Trzy dni później Czerniaków popełnił samobójstwo. W liście do żony pisał: „Żądają ode mnie, bym własnymi rękoma zabijał dzieci mego narodu. Nie pozostaje mi nic innego jak umrzeć”. A w liście do Zarządu Gminy Żydowskiej: „Nie traktujcie tego jako akt tchórzostwa względnie ucieczkę. Jestem bezsilny, serce mi pęka z żalu i litości, dłużej znieść tego nie mogę. Mój czyn wykaże prawdę i może naprowadzi na właściwą drogę działania. Zdaję sobie sprawę, że zostawiam Wam ciężkie dziedzictwo”. Tak się jednak nie stało, a ten akt wzbudził skrajne oceny. Historyk i założyciel archiwum getta Emanuel Ringelblum pisał o samobójstwie Czerniakowa jako bezużytecznym geście. Żydowscy działacze konspiracyjni debatujący tego dnia nad sytuacją rozeszli się bez konkluzji. Byli bezsilni. Myśl o oporze uznano za szaloną. Żydów mógł uratować tylko cud. Tego dnia wywieziono 7300 osób.

Pierwszymi ofiarami deportacji byli najbiedniejsi, uchodźcy i aresztanci. Następnie przyszła kolej na tych, którzy nie mieli dokumentów świadczących o zatrudnieniu, i na Żydów przywiezionych tu wcześniej z Czech i Niemiec.

W pierwszych dniach akcji wykonawcą niemieckich rozkazów była żydowska Służba Porządkowa.
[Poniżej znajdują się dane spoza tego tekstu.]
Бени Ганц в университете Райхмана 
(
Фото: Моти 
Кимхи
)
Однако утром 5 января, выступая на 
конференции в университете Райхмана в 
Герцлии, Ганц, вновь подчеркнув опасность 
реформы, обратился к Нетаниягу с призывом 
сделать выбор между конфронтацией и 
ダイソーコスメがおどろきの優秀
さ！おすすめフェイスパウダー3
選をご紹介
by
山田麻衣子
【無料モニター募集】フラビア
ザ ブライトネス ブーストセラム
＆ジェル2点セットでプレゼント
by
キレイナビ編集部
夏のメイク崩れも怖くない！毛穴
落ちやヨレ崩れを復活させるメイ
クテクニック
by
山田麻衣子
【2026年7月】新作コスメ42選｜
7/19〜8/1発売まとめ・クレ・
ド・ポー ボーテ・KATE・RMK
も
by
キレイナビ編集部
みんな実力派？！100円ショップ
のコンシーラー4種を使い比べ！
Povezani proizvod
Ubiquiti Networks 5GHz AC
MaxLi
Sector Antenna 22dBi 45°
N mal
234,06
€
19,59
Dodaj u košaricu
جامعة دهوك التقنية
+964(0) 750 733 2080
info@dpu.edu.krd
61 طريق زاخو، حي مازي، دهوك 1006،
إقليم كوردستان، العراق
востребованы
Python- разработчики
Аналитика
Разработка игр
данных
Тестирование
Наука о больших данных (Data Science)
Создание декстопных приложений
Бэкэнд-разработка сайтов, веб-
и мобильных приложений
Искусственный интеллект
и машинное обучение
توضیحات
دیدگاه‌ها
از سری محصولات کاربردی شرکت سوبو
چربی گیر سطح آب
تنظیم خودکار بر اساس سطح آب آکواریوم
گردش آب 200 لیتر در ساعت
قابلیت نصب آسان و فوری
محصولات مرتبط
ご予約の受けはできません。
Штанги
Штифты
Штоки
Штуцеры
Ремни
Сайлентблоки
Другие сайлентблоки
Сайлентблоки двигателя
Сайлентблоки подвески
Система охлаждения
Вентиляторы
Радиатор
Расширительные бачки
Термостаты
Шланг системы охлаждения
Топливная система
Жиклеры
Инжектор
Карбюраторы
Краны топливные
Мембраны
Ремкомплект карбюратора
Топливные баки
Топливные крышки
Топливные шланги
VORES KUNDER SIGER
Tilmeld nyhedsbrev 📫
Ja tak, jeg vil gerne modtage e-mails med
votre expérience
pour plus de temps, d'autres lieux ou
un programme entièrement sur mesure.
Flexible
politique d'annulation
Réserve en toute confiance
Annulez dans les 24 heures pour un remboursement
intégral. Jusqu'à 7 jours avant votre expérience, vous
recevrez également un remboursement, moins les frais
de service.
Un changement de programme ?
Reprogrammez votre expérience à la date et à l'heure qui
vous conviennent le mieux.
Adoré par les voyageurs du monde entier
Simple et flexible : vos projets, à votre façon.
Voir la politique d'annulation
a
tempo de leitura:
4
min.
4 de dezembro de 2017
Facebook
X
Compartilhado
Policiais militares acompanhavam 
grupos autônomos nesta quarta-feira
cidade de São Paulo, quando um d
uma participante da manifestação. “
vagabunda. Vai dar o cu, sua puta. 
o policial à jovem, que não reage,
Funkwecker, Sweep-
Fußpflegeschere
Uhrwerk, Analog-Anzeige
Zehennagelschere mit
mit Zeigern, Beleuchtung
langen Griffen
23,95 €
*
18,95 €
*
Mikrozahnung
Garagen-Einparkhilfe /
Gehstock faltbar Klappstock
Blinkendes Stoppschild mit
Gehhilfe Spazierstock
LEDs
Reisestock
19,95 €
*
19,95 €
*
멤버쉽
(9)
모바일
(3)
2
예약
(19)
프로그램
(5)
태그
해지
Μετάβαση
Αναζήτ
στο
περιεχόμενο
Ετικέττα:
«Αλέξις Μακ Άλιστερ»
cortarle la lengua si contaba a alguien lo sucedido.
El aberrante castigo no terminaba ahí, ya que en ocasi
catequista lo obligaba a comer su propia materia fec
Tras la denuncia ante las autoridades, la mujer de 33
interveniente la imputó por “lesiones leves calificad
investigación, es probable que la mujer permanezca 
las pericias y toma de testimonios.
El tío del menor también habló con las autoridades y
Policjanci doprowadzali ofiary na punkt zborny koło Dworca Gdańskiego – tzw. plac przeładunkowy (niem. Umschlagplatz). Załadunek do wagonów odbywał się między godziną 16 i 17, więc ludzie często czekali wiele godzin. „Na placu – czytamy w relacji nieznanej autorki – tłoczyli się ludzie z tobołkami i plecakami. Każdy łudził się nadzieją, że może podróż nie skończy się śmiercią, a wówczas jakieś rzeczy będą przecież potrzebne. (...) Tłok i ścisk był jednak tak wielki, że utrzymanie skromnego 6-7 kilogramowego bagażu stawało się niemożliwością. Przeważnie więc rzucano plecaki. Zanim nadchodziły wagony, wielu ludzi próbowało się zwolnić. Instynktownym odruchem było pragnienie ucieczki z tego zapchanego i śmierdzącego placu. Grzęzło się tam w kale i brudzie. Ludzie (...) załatwiali swe potrzeby fizjologiczne na miejscu, gdzie kto stał, bo nie było sposobu przesunąć się przez tłum”. Nielicznym udawało się wydostać.
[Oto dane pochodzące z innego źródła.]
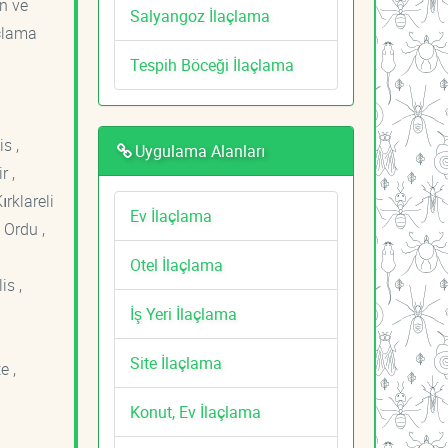
an ve
Salyangoz İlaçlama
açlama
Tespih Böceği İlaçlama
s ,
Uygulama Alanları
r ,
ırklareli
Ev İlaçlama
 Ordu ,
Otel İlaçlama
is ,
İş Yeri İlaçlama
Site İlaçlama
e ,
Konut, Ev İlaçlama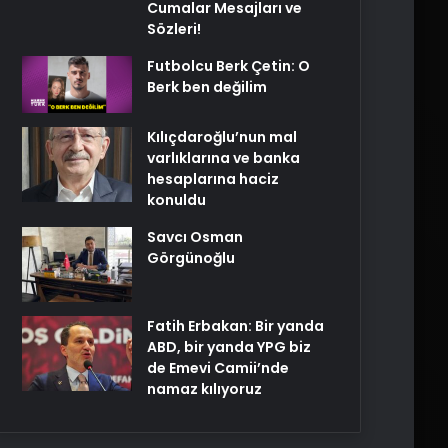
Cumalar Mesajları ve
Sözleri!
Futbolcu Berk Çetin: O
Berk ben değilim
Kılıçdaroğlu’nun mal
varlıklarına ve banka
hesaplarına haciz
konuldu
Savcı Osman
Görgünoğlu
Fatih Erbakan: Bir yanda
ABD, bir yanda YPG biz
de Emevi Camii’nde
namaz kılıyoruz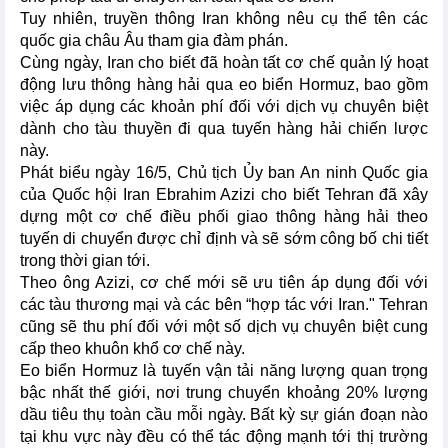
Tuy nhiên, truyền thông Iran không nêu cụ thể tên các
quốc gia châu Âu tham gia đàm phán.
Cùng ngày, Iran cho biết đã hoàn tất cơ chế quản lý hoạt
động lưu thông hàng hải qua eo biển Hormuz, bao gồm
việc áp dụng các khoản phí đối với dịch vụ chuyên biệt
dành cho tàu thuyền đi qua tuyến hàng hải chiến lược
này.
Phát biểu ngày 16/5, Chủ tịch Ủy ban An ninh Quốc gia
của Quốc hội Iran Ebrahim Azizi cho biết Tehran đã xây
dựng một cơ chế điều phối giao thông hàng hải theo
tuyến di chuyển được chỉ định và sẽ sớm công bố chi tiết
trong thời gian tới.
Theo ông Azizi, cơ chế mới sẽ ưu tiên áp dụng đối với
các tàu thương mại và các bên “hợp tác với Iran." Tehran
cũng sẽ thu phí đối với một số dịch vụ chuyên biệt cung
cấp theo khuôn khổ cơ chế này.
Eo biển Hormuz là tuyến vận tải năng lượng quan trọng
bậc nhất thế giới, nơi trung chuyển khoảng 20% lượng
dầu tiêu thụ toàn cầu mỗi ngày. Bất kỳ sự gián đoạn nào
tại khu vực này đều có thể tác động mạnh tới thị trường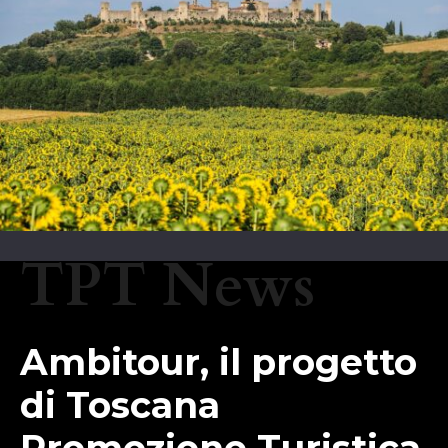
TPT News
Ambitour, il progetto
di Toscana
Promozione Turistica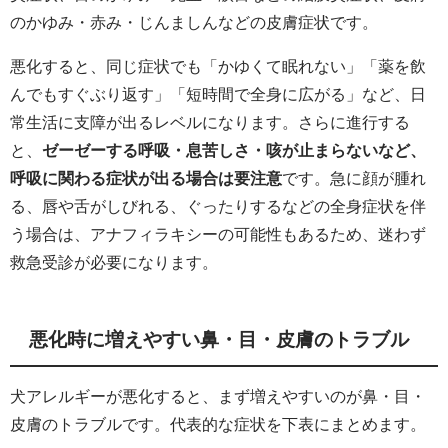
のかゆみ・赤み・じんましんなどの皮膚症状です。
悪化すると、同じ症状でも「かゆくて眠れない」「薬を飲
んでもすぐぶり返す」「短時間で全身に広がる」など、日
常生活に支障が出るレベルになります。さらに進行する
と、
ゼーゼーする呼吸・息苦しさ・咳が止まらないなど、
呼吸に関わる症状が出る場合は要注意
です。急に顔が腫れ
る、唇や舌がしびれる、ぐったりするなどの全身症状を伴
う場合は、アナフィラキシーの可能性もあるため、迷わず
救急受診が必要になります。
悪化時に増えやすい鼻・目・皮膚のトラブル
犬アレルギーが悪化すると、まず増えやすいのが鼻・目・
皮膚のトラブルです。代表的な症状を下表にまとめます。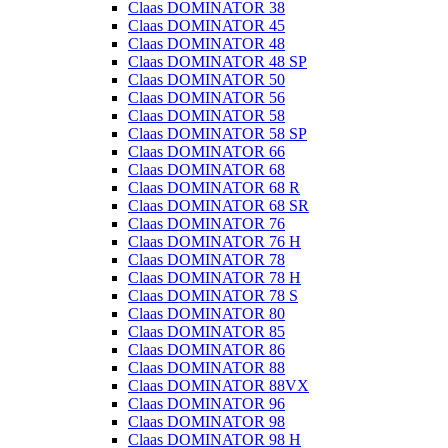
Claas DOMINATOR 38
Claas DOMINATOR 45
Claas DOMINATOR 48
Claas DOMINATOR 48 SP
Claas DOMINATOR 50
Claas DOMINATOR 56
Claas DOMINATOR 58
Claas DOMINATOR 58 SP
Claas DOMINATOR 66
Claas DOMINATOR 68
Claas DOMINATOR 68 R
Claas DOMINATOR 68 SR
Claas DOMINATOR 76
Claas DOMINATOR 76 H
Claas DOMINATOR 78
Claas DOMINATOR 78 H
Claas DOMINATOR 78 S
Claas DOMINATOR 80
Claas DOMINATOR 85
Claas DOMINATOR 86
Claas DOMINATOR 88
Claas DOMINATOR 88VX
Claas DOMINATOR 96
Claas DOMINATOR 98
Claas DOMINATOR 98 H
Do końca lipca deportowano 65 tys. ludzi. Gdy pojawiły się pierwsze oznaki biernego oporu, zmieniono taktykę: SS i formacje pomocnicze blokowały wybrany kwartał domów, z których zabierano wszystkich mieszkańców. Część młodych mężczyzn po selekcji kierowano do obozu przejściowego (tzw. Dulag), a stąd do obozów pracy.

PRAWDA DOCIERA POWOLI

Działania sprawców były od początku przemyślane i planowe. „Esesmani okazali się mistrzami, jeśli chodzi o znajomość psychiki ludzi” – pisał Ringelblum. Manipulowanie nastrojami przez rozpuszczanie nieprawdziwych wiadomości, rozbijanie solidarności wspólnoty, stwarzanie złudnych nadziei – wszystko to paraliżowało myśli o obronie. Innym sposobem na zwabienie ludzi na Umschlagplatz było ogłoszenie, że ochotnicy otrzymają zapas chleba i marmolady; wielu się zgłosiło. Obiecywano też, że rodziny, które przyjdą dobrowolnie, nie zostaną rozdzielone.

5 lub 6 sierpnia 1942 r. (relacje się różnią) na Umschlagplatz trafiły dzieci z Domu Sierot kierowanego przez Janusza Korczaka. Podobny los spotkał wszystkie takie placówki. Wychowawcy zostali deportowani wraz z dziećmi.

Prawda o miejscu przeznaczenia transportów docierała do getta stopniowo.

Działacz organizacji Bund dowiedział się od kolejarzy, że przybywające do Treblinki składy wracają puste, a do obozu nie dowozi się żywności. 10 sierpnia dotarł do getta pierwszy uciekinier z Treblinki, po nim kolejni. Kronikarz Abraham Lewin po wysłuchaniu relacji jednego z nich, Dawida Nowodworskiego, zapisał: „Jego słowa jeszcze raz potwierdzają to, o czym już wiemy, i ponad wszelką wątpliwość stwierdzają, że ludzie ze wszystkich transportów zostali zgładzeni i nikt nie mógł ocaleć. (...) Taka jest naga prawda. Straszna”.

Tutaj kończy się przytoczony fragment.